Evaluasi Teknis dan Perizinan
Wibi mendukung penuh evaluasi menyeluruh terhadap lapangan padel di Jakarta. Ia menekankan pentingnya penertiban berbasis data yang akurat. “Pertama, lakukan penertiban berbasis data. Pemetaan yang sudah dilakukan harus ditindaklanjuti dengan audit perizinan, kesesuaian tata ruang, UKL-UPL, serta kepatuhan terhadap jam operasional dan ambang batas kebisingan,” ujar Wibi saat dihubungi, Senin (23/2/2026).
Sebagai Wakil Ketua DPRD DKI Jakarta, Wibi menegaskan bahwa evaluasi teknis yang detail mutlak diperlukan. Pengelola lapangan padel yang berdekatan dengan area permukiman wajib menerapkan sistem peredam suara yang memadai.
Standar Operasional dan Pengaduan Warga
Lebih lanjut, Wibi memaparkan bahwa evaluasi teknis mencakup beberapa aspek krusial. “Kedua, lakukan evaluasi teknis. Lapangan yang berada dekat permukiman wajib memiliki standar peredam suara, pembatasan jam operasional (tidak sampai larut malam), serta mekanisme pengaduan warga yang jelas dan respons cepat,” jelasnya.
Ia juga menyarankan agar Pemprov DKI Jakarta mempertimbangkan pembentukan peraturan daerah (Perda) khusus yang mengatur pembangunan lapangan padel. Hal ini diperlukan jika instrumen hukum yang ada saat ini belum cukup mengakomodasi kebutuhan pengaturan.
“Perda khusus bisa saja menjadi opsi jika memang ditemukan kekosongan hukum atau banyak celah pengaturan, namun itu perlu kajian mendalam agar tidak berlebihan dan tetap mendukung iklim usaha,” tambah Wibi.
Keseimbangan Antara Hobi dan Kenyamanan Warga
Wibi, yang juga seorang pemain padel, mengakui bahwa olahraga ini bermanfaat untuk menjaga stamina dan bersilaturahmi. Namun, ia menegaskan bahwa hobi pribadi tidak boleh mengorbankan kenyamanan warga sekitar.
“Saya memang kadang main padel juga di Jakarta. Lumayan buat olahraga, jaga stamina, sekalian silaturahmi. Tapi buat saya, ini bukan soal hobi atau tidak,” tegas Wibi.
Ia menekankan pentingnya keadilan bagi semua pihak. “Kalau soal evaluasi izin dari Pemprov, saya prinsipnya setuju kalau memang tujuannya untuk memastikan semuanya sesuai aturan dan tidak merugikan warga sekitar,” imbuhnya.

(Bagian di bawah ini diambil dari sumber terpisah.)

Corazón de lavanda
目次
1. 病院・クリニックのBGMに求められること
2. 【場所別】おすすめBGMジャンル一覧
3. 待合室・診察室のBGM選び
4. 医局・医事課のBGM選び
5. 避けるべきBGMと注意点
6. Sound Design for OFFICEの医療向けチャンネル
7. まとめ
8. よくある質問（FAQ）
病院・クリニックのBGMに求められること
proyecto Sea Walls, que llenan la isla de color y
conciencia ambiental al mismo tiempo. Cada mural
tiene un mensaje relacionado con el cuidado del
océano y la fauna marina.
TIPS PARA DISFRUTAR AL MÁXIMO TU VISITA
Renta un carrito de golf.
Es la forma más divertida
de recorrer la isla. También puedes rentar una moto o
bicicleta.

Aturan Jam Operasional Segera Disiapkan
Gubernur DKI Jakarta, Pramono Anung, menyatakan kesiapannya untuk menyiapkan aturan terkait jam operasional lapangan padel. Kebijakan ini diambil menyusul banyaknya keluhan warga mengenai kebisingan yang berlangsung hingga larut malam.

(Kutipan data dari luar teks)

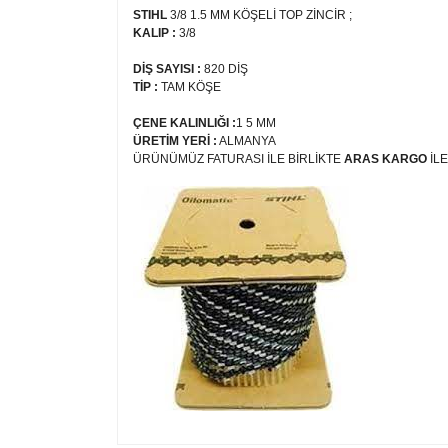
STIHL
3/8 1.5 MM KÖŞELİ TOP ZİNCİR ;
KALIP :
3/8
DİŞ SAYISI :
820 DİŞ
TİP :
TAM KÖŞE
ÇENE KALINLIĞI :
1 5 MM
ÜRETİM YERİ :
ALMANYA
ÜRÜNÜMÜZ FATURASI İLE BİRLİKTE
ARAS KARGO
İL
Bu ürünün fiyat bilgisi, resim, ürün açıklamalarında v
Görüş ve önerileriniz için teşekkür ederiz.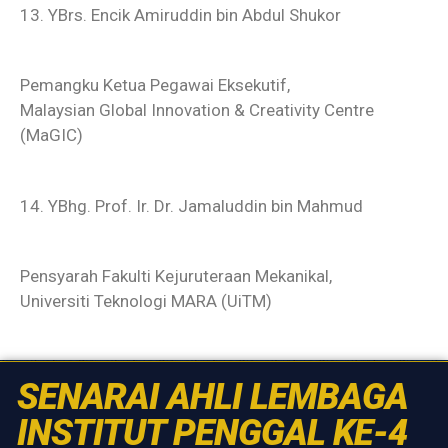
13. YBrs. Encik Amiruddin bin Abdul Shukor
Pemangku Ketua Pegawai Eksekutif,
Malaysian Global Innovation & Creativity Centre
(MaGIC)
14. YBhg. Prof. Ir. Dr. Jamaluddin bin Mahmud
Pensyarah Fakulti Kejuruteraan Mekanikal,
Universiti Teknologi MARA (UiTM)
SENARAI AHLI LEMBAGA
INSTITUT PENGGAL KE-4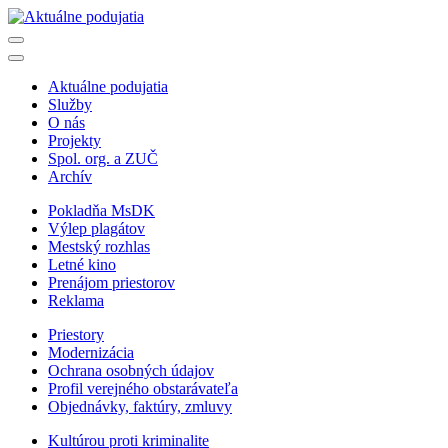
Aktuálne podujatia
Služby
O nás
Projekty
Spol. org. a ZUČ
Archív
Pokladňa MsDK
Výlep plagátov
Mestský rozhlas
Letné kino
Prenájom priestorov
Reklama
Priestory
Modernizácia
Ochrana osobných údajov
Profil verejného obstarávateľa
Objednávky, faktúry, zmluvy
Kultúrou proti kriminalite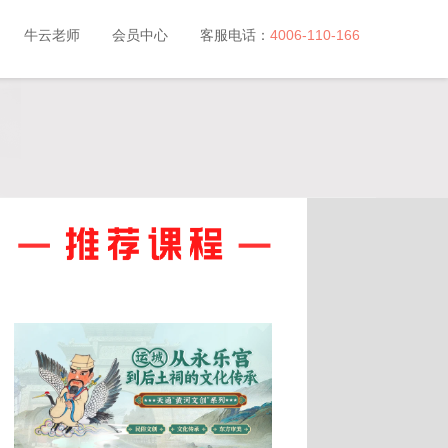
牛云老师
会员中心
客服电话：
4006-110-166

Pramono Anung telah menerima laporan dari berbagai wilayah, termasuk Haji Nawi, Cilandak, dan Rawamangun. Ia menyoroti dampak negatif kebisingan terhadap warga, bahkan menyebutkan kasus di mana bayi tidak bisa tidur karena suara teriakan pemain padel di malam hari.

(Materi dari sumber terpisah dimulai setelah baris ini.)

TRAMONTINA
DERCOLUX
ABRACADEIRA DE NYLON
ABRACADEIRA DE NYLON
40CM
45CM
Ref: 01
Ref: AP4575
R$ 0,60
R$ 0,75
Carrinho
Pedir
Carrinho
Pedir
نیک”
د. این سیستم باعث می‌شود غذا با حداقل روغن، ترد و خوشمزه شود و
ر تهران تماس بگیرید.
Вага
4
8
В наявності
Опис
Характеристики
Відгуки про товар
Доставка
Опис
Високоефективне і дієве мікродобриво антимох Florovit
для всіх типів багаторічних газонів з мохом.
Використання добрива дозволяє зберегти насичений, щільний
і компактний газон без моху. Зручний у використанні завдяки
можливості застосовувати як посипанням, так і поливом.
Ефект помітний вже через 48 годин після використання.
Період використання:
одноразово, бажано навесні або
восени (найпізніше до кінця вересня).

“Saya juga mendapatkan laporan berbagai tempat tentang padel ini yang mendapatkan keberatan dari masyarakat. Bahkan ada yang bayinya satu setengah tahun nggak bisa tidur karena malam-malam orang masih berteriak-teriak main padel. Menurut saya juga nggak fair,” kata Pramono di Balai Kota Jakarta, Senin (23/2).